Til Debt Do Us Part
the U.S. Capital Market and Foreign Lending, 1920-1955
Til Debt Do Us Part the U.S. Capital Market and Foreign Lending, 1920-1955
This paper analyzes U.S. experience with foreign lending in the half-century from 1920. A first question raised by this experience is what ignited the process of U.S. foreign lending. I conclude that lending was restrained at the beginning of the period by the debt overhang associated with reparations and by the post World War I disruption of international trade. Intervention by creditor country governments in the form of the Dawes Loan, League of Nations loans to Central Europe and reconstruction of the gold standard system was needed to initiate long-term capital flows. A second question is how to characterize the operation of the U.S. capital market once lending was again underway.

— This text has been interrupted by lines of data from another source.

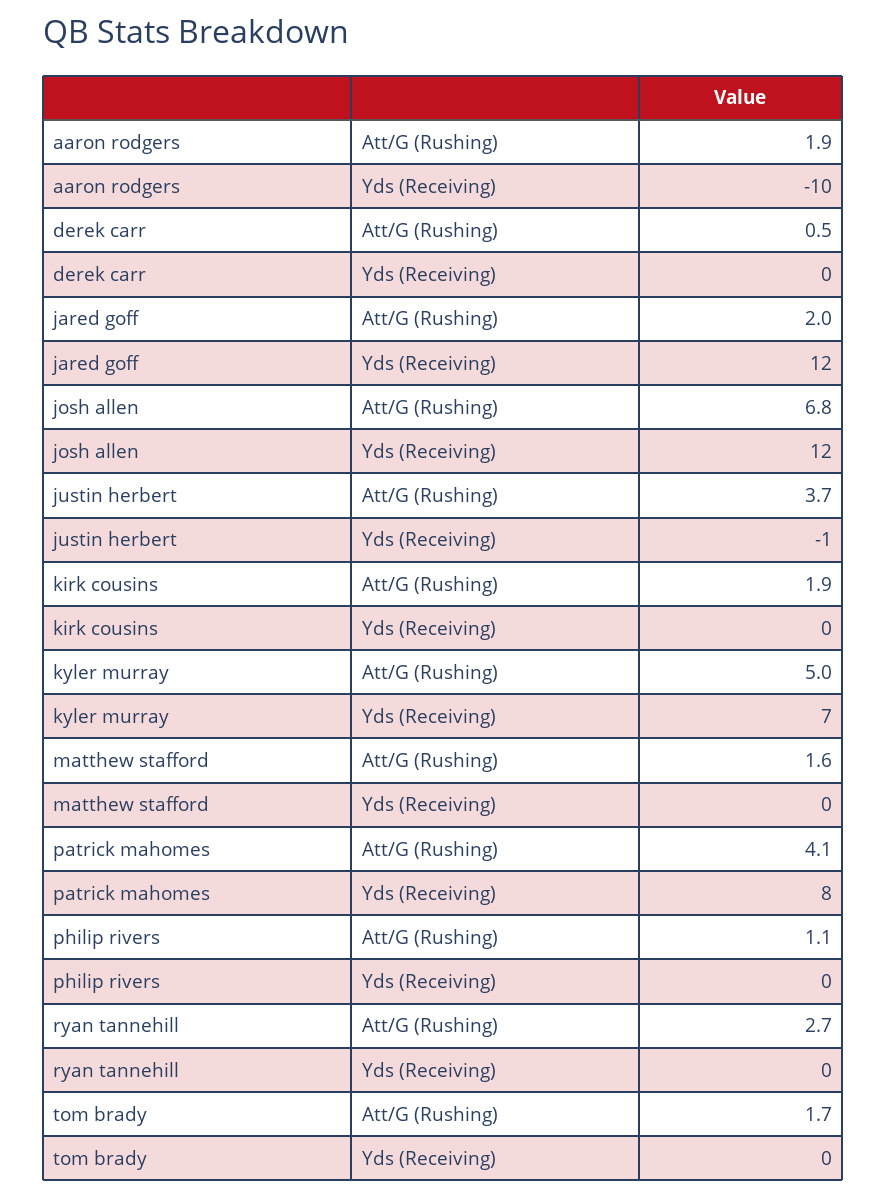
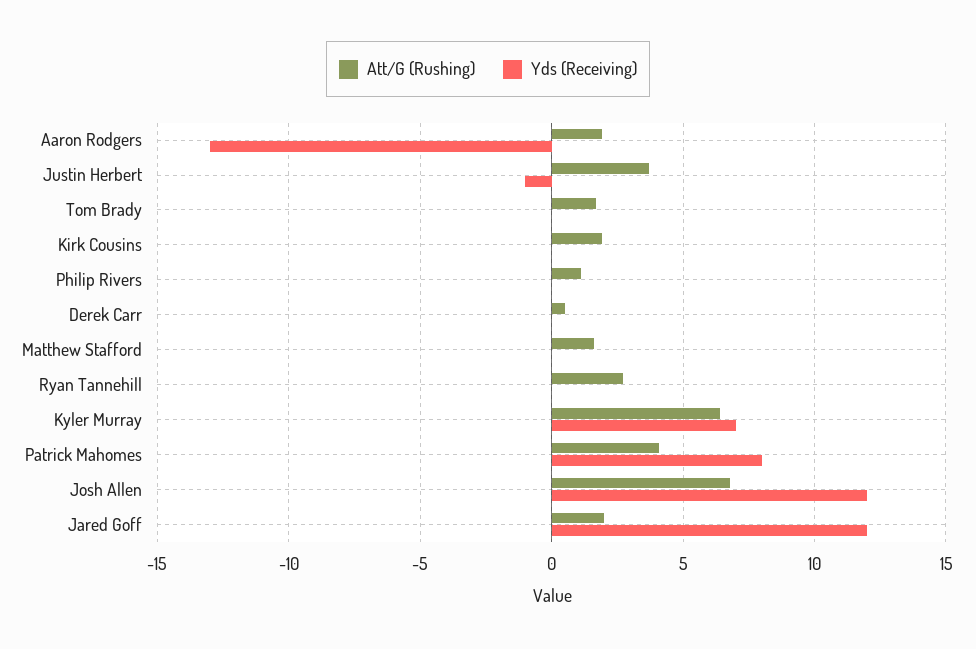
  {
    "Att/G (Rushing)": {
      "aaron rodgers": 1.9,
      "derek carr": 0.5,
      "jared goff": 2,
      "josh allen": 6.8,
      "justin herbert": 3.7,
      "kirk cousins": 1.9,
-     "kyler murray": 5,
+     "kyler murray": 6.5,
      "matthew stafford": 1.6,
      "patrick mahomes": 4.1,
      "philip rivers": 1.1,
      "ryan tannehill": 2.7,
      "tom brady": 1.7
    },
    "Yds (Receiving)": {
-     "aaron rodgers": -10,
+     "aaron rodgers": -13,
      "derek carr": 0,
      "jared goff": 12,
      "josh allen": 12,
      "justin herbert": -1,
      "kirk cousins": 0,
      "kyler murray": 7,
      "matthew stafford": 0,
      "patrick mahomes": 8,
      "philip rivers": 0,
      "ryan tannehill": 0,
      "tom brady": 0
    }
  }

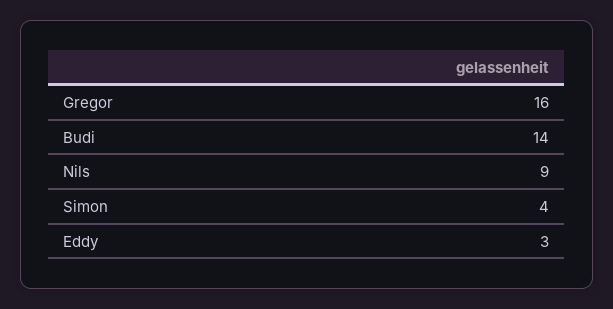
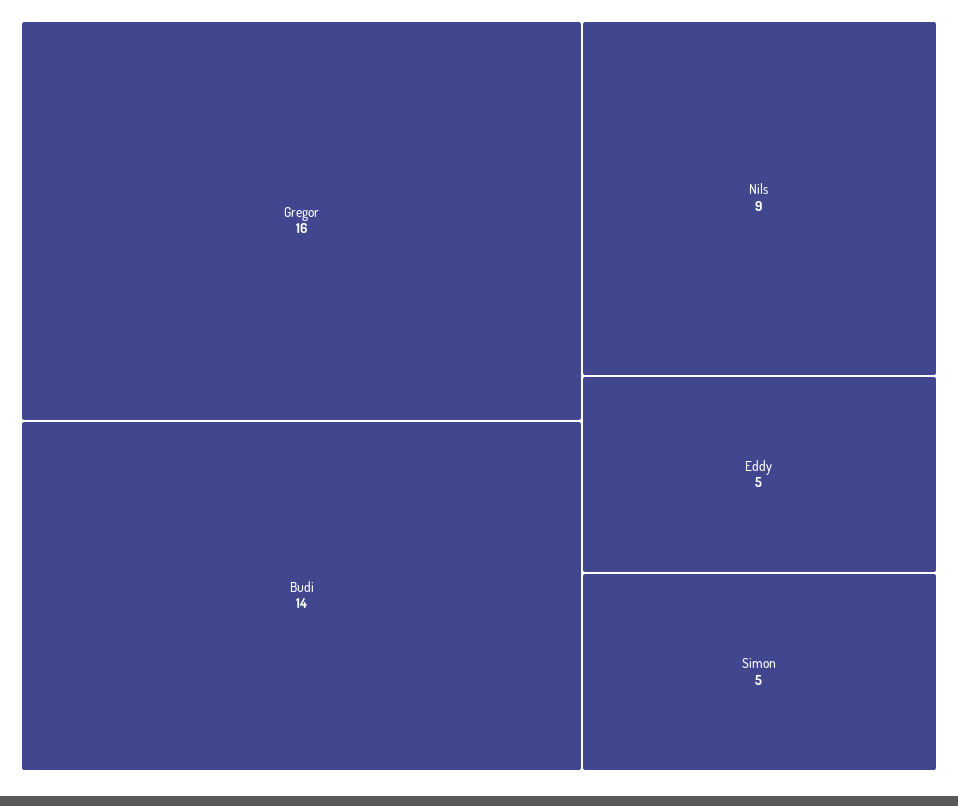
  {
    "Gregor": 16,
    "Budi": 14,
    "Nils": 9,
-   "Simon": 4,
+   "Simon": 5,
-   "Eddy": 3
+   "Eddy": 5
  }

I find that while lenders discriminated among potential borrowers and demanded compensation for default risk, they did so insufficiently. Neither an efficient-markets nor a fads-and-fashions model provides an adequate characterization of the data. A third question is whether default in the 1930s made it more difficult for countries to borrow in the 1940s and 1950s. I find no evidence that countries which interrupted debt service in the 1930s found it more difficult to borrow subsequently than did countries which maintained debt service continuously. Rather, default reduced access to private portfolio capital flows for defaulting and nondefaulting countries alike.